Quantcast

Happy Birthday

null
Associated Press

Happy Birthday, Anne Frank, Holocaust Diarist

June 12, 2009
by Anne Szustek
Holocaust victim and diarist Anne Frank lived 15 years, yet her legacy has outlasted that length of time fourfold. In the book known in English as “Anne Frank: the Diary of a Young Girl,” her voice of optimism in the face of inner struggle and wartime turmoil continues to inspire millions.

Early Days

Annelies Marie “Anne” Frank was born in Frankfurt, Germany on June 12, 1929, the daughter of Otto Frank and Edith Frank-Holländer and younger sister of Margot Frank.

At the beginning of 1933, Anne and her family fled Germany as the Nazi Party took over. Otto Frank learned of an opportunity to work for a Dutch company that sold pectin, and the family settled in Amsterdam.

Anne and Margot took to their studies with zeal, and gained the respect of their many friends as accomplished students. But this would begin to change on May 10, 1940, when the Nazis invaded the Netherlands, and instituted a series of ever more restrictive laws on the Jews.

Two years later, Anne’s sister Margot received a “call-up,” a summons to a German labor camp. In July 1942, the Franks went into hiding in a secret apartment at 263 Prinsengracht, the same building where Otto Frank worked. Eventually four other Dutch Jews would join them: Fritz Pfeffer, and Hermann, Auguste and Peter van Pels. This apartment would come to be known the world over as the “Secret Annex,” thanks to the diary that Anne Frank had received for her 13th birthday roughly a month earlier.

Notable Accomplishments

According to Time magazine, one of Anne Frank’s earliest diary entries reads, “I hope that you will be a great support and comfort to me.”

Indeed, the plaid-bound volume did become a source of solace to Anne during her adolescence. Her daily musings, reflecting on such common sources of teen angst as romantic crushes and sisterly squabbles, nevertheless showed introspection and literary acuity beyond her years.

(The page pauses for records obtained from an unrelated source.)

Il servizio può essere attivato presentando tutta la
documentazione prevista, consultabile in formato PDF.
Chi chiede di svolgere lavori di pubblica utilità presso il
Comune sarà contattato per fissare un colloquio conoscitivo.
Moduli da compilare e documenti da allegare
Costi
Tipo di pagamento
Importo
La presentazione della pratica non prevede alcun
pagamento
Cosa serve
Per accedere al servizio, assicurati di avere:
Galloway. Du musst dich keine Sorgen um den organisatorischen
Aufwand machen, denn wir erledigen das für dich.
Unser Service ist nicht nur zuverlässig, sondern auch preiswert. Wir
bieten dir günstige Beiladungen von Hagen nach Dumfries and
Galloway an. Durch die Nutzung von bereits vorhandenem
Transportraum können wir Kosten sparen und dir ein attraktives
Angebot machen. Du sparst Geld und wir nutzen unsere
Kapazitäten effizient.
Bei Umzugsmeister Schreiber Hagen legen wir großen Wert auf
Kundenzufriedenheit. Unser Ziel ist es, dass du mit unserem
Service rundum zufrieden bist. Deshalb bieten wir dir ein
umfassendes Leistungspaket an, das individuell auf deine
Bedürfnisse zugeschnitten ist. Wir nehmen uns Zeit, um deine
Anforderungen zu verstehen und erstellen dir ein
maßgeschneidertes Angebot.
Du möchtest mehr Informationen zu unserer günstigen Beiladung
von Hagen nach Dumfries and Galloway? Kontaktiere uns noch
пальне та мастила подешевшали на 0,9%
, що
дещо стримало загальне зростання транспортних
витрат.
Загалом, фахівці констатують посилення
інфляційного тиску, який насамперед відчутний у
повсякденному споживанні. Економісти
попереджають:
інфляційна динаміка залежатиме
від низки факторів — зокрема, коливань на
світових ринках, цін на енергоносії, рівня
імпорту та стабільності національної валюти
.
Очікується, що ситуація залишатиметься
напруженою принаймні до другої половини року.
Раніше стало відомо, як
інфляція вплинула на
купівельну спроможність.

Memorable quotes from her diary express hope in the face of terrible adversity: “I hear the ever approaching thunder, which will destroy us too; I can feel the sufferings of millions; and yet, if I look up into the heavens, I think that it will all come right, that this cruelty will end, and that peace and tranquility will return again.”

Non-Jewish friends and business associates of Otto Frank smuggled food to the residents of the Secret Annex. The group survived in secret for two years, until an anonymous Dutch informer tipped off the Gestapo, who raided the hiding place on August 4, 1944.

The Rest of the Story

Anne and Margot were sent to the Bergen-Belsen concentration camp, where they both died of typhus in March 1945. Anne’s parents were sent to Auschwitz; the camp was liberated by Russian troops in early January 1945, just days after Anne’s mother had died.

Otto Frank, the only surviving member of the family, returned home, and Miep Gies, one of the Secret Annex’s “helpers” gave him the diary and Anne’s other writings, which she had kept after the raid. Astonished at his daughter’s maturity and insightfulness, Otto Frank printed 1,500 copies of the diary, titling it “Het Achterhuis,” or “The Secret Annex.” Known to American readers as “Anne Frank: The Diary of a Young Girl,” it has since been published in more than 60 languages and has become one of the most influential—and widely read—literary works in history.

The Anne Frank Museum site notes that there are actually several versions of Anne Frank’s diary. Anne herself edited and rewrote several sections, Otto Frank edited the diary before publication and various subsequent editors have restored previously cut sections. In 1998, five loose pages regarding her reflections on her parents’ relationship were discovered.

Anything the young diarist wrote continues to make headlines. In April 2008, experts authenticated a 1937 greeting card discovered by an Amsterdam schoolteacher that was signed by Anne Frank and addressed to one of her close friends, Samme Ledermann.

Miep Gies, the last surviving “helper” and the preserver of Anne Frank’s diary, turned 100 years old in 2008. Venerated the world over for her good works, Gies points out the sacrifices others made during the Holocaust: “so many others have done the same or even far more dangerous work,” she was quoted as saying by The Scotsman.